Reading OPUS binary files from Bruker® spectrometers in R
Philipp Baumann and Thomas Knecht
2025-05-24
Source:vignettes/opusreader2_introduction.Rmd
opusreader2_introduction.Rmd
Motivation
Spectrometers from Bruker® Optics GmbH & Co. save spectra in a special file format called OPUS. Each OPUS file is linked to one aggregated sample measurement, which is usually obtained using the OPUS spectroscopy software. These files have numbers as file extensions, and the numbers typically increase sequentially for each sample name, based on the settings chosen in the OPUS software. The OPUS suite and file specification are proprietary, so we had to implement this package using reverse engineering. With opusreader2, you can extract your spectroscopic data directly in R, giving you full control over your spectral data workflow. Our package is designed to handle binary files for most Fourier-Transform Infrared (FT-IR) spectrometers from Bruker® Optics GmbH. It might also work for other products, such as Raman spectrometers, but in these cases, additional adjustments may be needed to support new block types (for both data and parameters; see below).
OPUS data extraction
Each OPUS file is processed by first extracting metadata information from a dedicated part of the file header. This section contains all the important information about binary blocks (also called chunks), such as byte offsets, sizes, and data types at different byte locations in the file. The parsing algorithm uses this information to extract various data and parameter blocks from byte sequences. As the picture below shows, the content of the files changes based on the instrument type, the data (spectrum) blocks that the user chooses to save, and the specific measurement settings.

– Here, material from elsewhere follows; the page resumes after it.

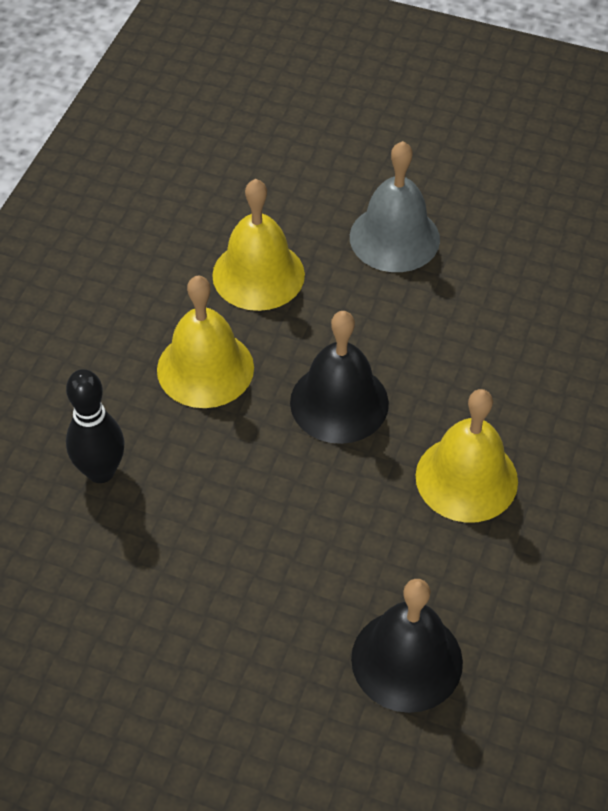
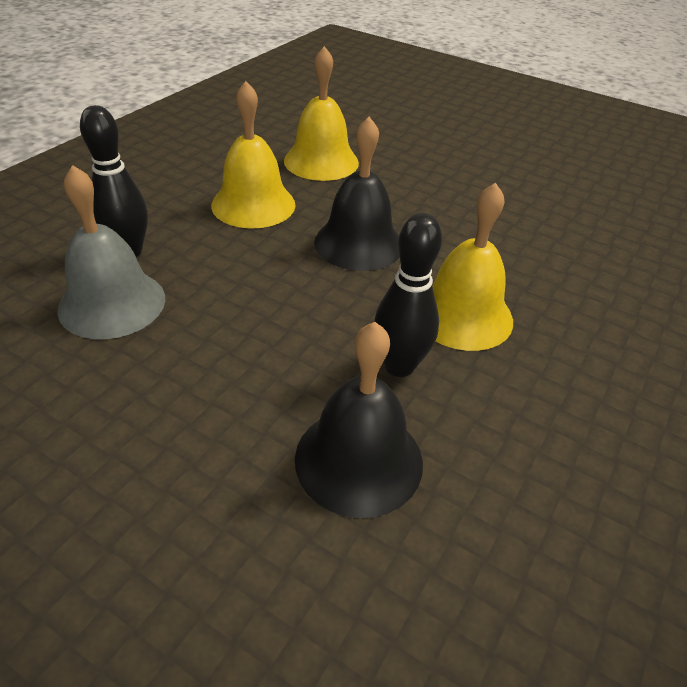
camera: 10 degrees right, 10 degrees down
grey bell [350,141,440,272] -> grey bell moved to [57,165,165,339]
none -> black bowling pin [374,213,442,377]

In addition to result spectra, the binary files include:
- a comprehensive set of measurement parameters (configurations, conditions)
- single-channel data from background measurements performed before the sample
- other types of intermediate spectra
Currently, we support the “data blocks to be saved” for Fourier-transform infrared spectrometers.

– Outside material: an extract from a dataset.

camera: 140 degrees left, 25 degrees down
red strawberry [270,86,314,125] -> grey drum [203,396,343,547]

Reading and parsing OPUS files in R
The main function, read_opus()
, reads one or more OPUS
files and returns a nested list of class list_opusreader2
.
Each list contains both the spectral data and metadata for each
file.
Let’s see how this works using an example file from a Bruker ALPHA® spectrometer. This instrument measures mid-infrared spectra, here using a diffuse-reflectance accessory. The soil sample measurement shown is included with the package and is also part of the data set in Baumann et al. (2020).

We can extract all these blocks from the example OPUS file. In fact, we can access even more blocks than are displayed in the official OPUS software.
library("opusreader2")
# example file
file_1 <- system.file("extdata", "test_data", "BF_lo_01_soil_cal.1",
package = "opusreader2"
)
spectrum_1 <- read_opus(dsn = file_1)
The dsn
argument is the data source name. It can be a
character vector of folder paths (to read files recursively) or specific
OPUS file paths.
read_opus()
returns a nested list of
class "list_opusreader2"
.
At the top level, the list structure matches how data is organized in the Bruker OPUS viewer.

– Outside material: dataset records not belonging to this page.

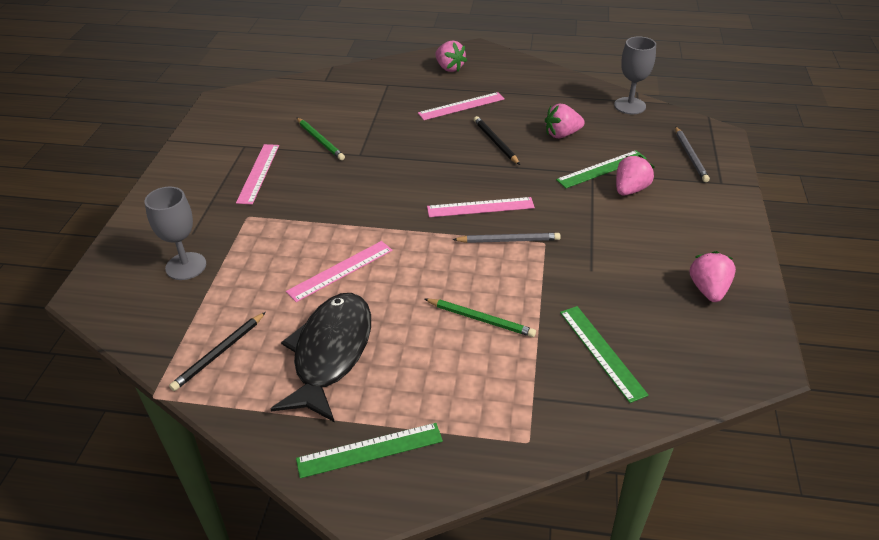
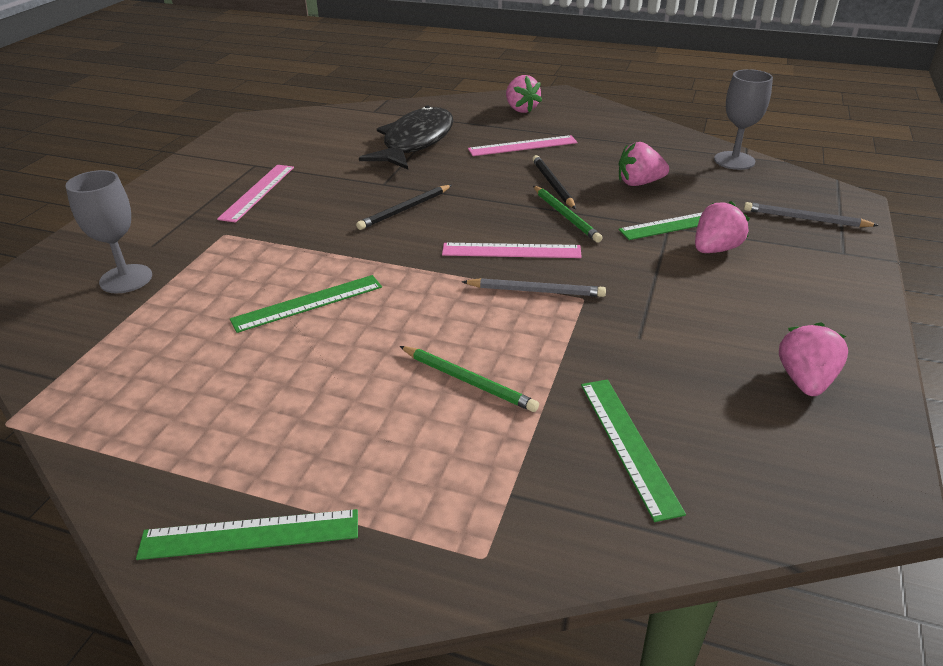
camera: 10 degrees right, 5 degrees down
black pencil [169,312,266,391] -> black pencil moved to [356,185,452,230]
black fish [271,293,371,422] -> black fish moved to [359,106,454,169]
pink ruler [286,241,393,302] -> green ruler [230,275,382,333]
green pencil [296,117,345,160] -> green pencil moved to [533,186,603,242]
grey pencil [675,126,710,182] -> grey pencil turned 105 degrees clockwise [744,202,879,227]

meas_1 <- spectrum_1[["BF_lo_01_soil_cal.1"]]
names(meas_1)
#> [1] "basic_metadata" "ab_no_atm_comp_data_param"
#> [3] "ab_no_atm_comp" "ab_data_param"
#> [5] "ab" "sc_sample_data_param"
#> [7] "sc_sample" "sc_ref_data_param"
#> [9] "sc_ref" "optics"
#> [11] "optics_ref" "acquisition_ref"
#> [13] "fourier_transformation_ref" "fourier_transformation"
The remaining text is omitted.